EXERCISE:
The answer must consist of every line below that holds the word "layout".

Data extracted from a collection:
++++++++++

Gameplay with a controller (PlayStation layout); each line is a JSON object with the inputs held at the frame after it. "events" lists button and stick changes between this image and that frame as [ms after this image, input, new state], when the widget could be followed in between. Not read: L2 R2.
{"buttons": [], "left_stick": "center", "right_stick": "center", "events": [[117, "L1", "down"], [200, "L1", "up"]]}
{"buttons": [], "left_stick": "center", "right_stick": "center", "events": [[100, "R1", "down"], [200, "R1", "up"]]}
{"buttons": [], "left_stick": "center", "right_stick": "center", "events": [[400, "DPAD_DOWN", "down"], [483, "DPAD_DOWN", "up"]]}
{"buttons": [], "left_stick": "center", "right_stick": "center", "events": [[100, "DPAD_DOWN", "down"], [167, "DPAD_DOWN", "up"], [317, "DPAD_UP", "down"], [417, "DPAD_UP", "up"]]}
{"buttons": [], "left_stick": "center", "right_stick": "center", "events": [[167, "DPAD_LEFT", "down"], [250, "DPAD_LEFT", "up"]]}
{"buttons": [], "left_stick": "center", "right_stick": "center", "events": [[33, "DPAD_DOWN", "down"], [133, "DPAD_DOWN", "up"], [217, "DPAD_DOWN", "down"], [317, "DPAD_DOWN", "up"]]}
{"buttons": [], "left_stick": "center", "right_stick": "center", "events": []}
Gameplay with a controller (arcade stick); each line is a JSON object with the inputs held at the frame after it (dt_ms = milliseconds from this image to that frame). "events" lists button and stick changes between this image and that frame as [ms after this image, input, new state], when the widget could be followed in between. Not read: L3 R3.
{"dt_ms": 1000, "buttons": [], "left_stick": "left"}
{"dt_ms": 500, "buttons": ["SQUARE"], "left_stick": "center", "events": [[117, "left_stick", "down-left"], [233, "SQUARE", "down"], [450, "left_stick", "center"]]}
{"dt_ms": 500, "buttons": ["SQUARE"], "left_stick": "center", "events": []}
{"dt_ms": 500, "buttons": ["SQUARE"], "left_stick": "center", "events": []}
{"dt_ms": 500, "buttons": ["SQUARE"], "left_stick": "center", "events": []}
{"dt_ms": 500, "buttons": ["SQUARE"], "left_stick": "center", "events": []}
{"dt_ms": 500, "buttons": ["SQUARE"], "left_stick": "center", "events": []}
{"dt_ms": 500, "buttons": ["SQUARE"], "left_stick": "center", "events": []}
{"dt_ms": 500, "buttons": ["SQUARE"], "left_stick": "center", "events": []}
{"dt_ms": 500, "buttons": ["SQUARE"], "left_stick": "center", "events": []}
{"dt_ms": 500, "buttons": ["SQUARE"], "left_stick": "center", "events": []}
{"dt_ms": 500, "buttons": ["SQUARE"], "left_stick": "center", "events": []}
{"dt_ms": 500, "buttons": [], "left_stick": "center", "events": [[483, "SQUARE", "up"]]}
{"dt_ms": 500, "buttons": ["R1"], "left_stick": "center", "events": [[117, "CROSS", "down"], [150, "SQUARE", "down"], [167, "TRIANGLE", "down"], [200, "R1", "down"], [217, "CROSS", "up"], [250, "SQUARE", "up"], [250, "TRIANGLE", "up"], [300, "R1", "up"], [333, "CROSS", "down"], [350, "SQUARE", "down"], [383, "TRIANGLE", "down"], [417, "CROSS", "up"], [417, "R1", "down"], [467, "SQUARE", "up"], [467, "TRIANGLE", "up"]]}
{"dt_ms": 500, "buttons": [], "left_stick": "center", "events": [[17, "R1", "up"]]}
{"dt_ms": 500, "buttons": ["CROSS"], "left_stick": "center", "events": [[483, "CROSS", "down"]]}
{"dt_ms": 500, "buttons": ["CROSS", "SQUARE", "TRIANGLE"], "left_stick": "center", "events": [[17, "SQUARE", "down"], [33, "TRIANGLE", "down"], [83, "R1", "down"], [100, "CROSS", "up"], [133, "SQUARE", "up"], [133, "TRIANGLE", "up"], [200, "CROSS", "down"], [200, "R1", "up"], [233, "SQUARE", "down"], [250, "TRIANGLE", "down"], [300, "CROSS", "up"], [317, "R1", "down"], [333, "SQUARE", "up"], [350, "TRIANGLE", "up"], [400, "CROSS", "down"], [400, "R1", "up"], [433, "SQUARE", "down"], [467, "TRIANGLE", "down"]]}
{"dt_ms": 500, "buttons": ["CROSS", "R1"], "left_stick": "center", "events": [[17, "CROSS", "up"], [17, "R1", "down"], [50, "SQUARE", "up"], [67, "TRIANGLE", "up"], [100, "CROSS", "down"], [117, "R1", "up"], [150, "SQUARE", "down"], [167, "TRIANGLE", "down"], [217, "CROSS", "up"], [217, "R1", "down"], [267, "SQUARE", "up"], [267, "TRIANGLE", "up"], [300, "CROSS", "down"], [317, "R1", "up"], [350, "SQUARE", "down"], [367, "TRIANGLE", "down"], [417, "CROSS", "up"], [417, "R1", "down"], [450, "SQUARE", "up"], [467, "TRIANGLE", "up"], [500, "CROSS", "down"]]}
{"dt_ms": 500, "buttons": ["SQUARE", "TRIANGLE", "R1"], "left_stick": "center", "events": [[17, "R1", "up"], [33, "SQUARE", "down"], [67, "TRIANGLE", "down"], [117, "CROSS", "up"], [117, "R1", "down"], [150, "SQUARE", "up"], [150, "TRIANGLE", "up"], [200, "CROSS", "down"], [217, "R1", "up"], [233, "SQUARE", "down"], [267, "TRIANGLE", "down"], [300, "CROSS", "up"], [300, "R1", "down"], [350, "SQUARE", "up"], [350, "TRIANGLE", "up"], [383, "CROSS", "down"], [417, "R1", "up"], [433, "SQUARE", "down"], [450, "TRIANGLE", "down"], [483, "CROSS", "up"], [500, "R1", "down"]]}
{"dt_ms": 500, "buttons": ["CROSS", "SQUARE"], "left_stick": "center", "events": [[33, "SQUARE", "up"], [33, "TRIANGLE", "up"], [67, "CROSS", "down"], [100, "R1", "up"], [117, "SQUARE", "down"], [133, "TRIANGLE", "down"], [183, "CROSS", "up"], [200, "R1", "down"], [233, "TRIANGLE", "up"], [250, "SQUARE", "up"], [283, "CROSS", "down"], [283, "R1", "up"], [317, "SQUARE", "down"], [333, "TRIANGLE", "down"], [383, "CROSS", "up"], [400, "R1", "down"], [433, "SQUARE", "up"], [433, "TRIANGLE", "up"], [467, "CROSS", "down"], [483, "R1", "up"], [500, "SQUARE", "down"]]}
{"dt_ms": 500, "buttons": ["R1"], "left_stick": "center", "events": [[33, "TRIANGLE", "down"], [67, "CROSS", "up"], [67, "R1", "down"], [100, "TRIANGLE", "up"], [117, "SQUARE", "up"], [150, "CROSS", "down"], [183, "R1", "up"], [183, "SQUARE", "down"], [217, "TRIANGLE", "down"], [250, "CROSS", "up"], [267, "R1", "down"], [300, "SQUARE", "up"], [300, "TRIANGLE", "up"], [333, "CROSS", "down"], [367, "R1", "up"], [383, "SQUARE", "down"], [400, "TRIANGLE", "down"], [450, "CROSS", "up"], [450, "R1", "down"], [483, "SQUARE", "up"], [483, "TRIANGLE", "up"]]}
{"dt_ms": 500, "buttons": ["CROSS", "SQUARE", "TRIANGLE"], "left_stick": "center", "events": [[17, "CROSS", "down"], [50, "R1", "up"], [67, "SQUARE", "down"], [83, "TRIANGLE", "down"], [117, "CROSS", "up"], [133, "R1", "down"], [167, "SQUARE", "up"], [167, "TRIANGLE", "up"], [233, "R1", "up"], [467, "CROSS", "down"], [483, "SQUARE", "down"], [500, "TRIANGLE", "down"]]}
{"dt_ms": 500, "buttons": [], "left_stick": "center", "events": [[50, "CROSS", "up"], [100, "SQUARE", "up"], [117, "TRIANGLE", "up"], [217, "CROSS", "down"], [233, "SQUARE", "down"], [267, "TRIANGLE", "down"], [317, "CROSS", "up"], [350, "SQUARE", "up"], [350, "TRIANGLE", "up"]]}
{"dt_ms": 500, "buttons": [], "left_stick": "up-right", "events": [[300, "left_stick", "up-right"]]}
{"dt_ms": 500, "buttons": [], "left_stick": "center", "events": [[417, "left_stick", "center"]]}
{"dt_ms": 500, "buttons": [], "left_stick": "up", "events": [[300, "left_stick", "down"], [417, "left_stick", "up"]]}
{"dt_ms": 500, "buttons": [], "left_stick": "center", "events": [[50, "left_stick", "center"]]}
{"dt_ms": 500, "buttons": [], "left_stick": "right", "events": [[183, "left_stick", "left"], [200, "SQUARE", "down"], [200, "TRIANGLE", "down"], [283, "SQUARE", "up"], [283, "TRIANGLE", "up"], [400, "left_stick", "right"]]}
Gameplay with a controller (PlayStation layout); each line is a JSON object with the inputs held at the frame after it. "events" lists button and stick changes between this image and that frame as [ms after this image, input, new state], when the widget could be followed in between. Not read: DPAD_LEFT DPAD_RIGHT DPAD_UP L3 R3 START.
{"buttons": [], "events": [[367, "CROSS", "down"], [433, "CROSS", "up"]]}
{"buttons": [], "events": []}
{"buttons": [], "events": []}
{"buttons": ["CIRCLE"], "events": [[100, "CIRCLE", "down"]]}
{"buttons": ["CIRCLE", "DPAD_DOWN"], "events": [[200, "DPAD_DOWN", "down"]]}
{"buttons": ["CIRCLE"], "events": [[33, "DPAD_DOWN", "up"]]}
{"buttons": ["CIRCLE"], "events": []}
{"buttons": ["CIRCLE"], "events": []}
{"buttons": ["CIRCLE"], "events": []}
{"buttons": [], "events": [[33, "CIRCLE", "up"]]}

++++++++++

ANSWER TO THE EXERCISE:
Gameplay with a controller (PlayStation layout); each line is a JSON object with the inputs held at the frame after it. "events" lists button and stick changes between this image and that frame as [ms after this image, input, new state], when the widget could be followed in between. Not read: L2 R2.
Gameplay with a controller (PlayStation layout); each line is a JSON object with the inputs held at the frame after it. "events" lists button and stick changes between this image and that frame as [ms after this image, input, new state], when the widget could be followed in between. Not read: DPAD_LEFT DPAD_RIGHT DPAD_UP L3 R3 START.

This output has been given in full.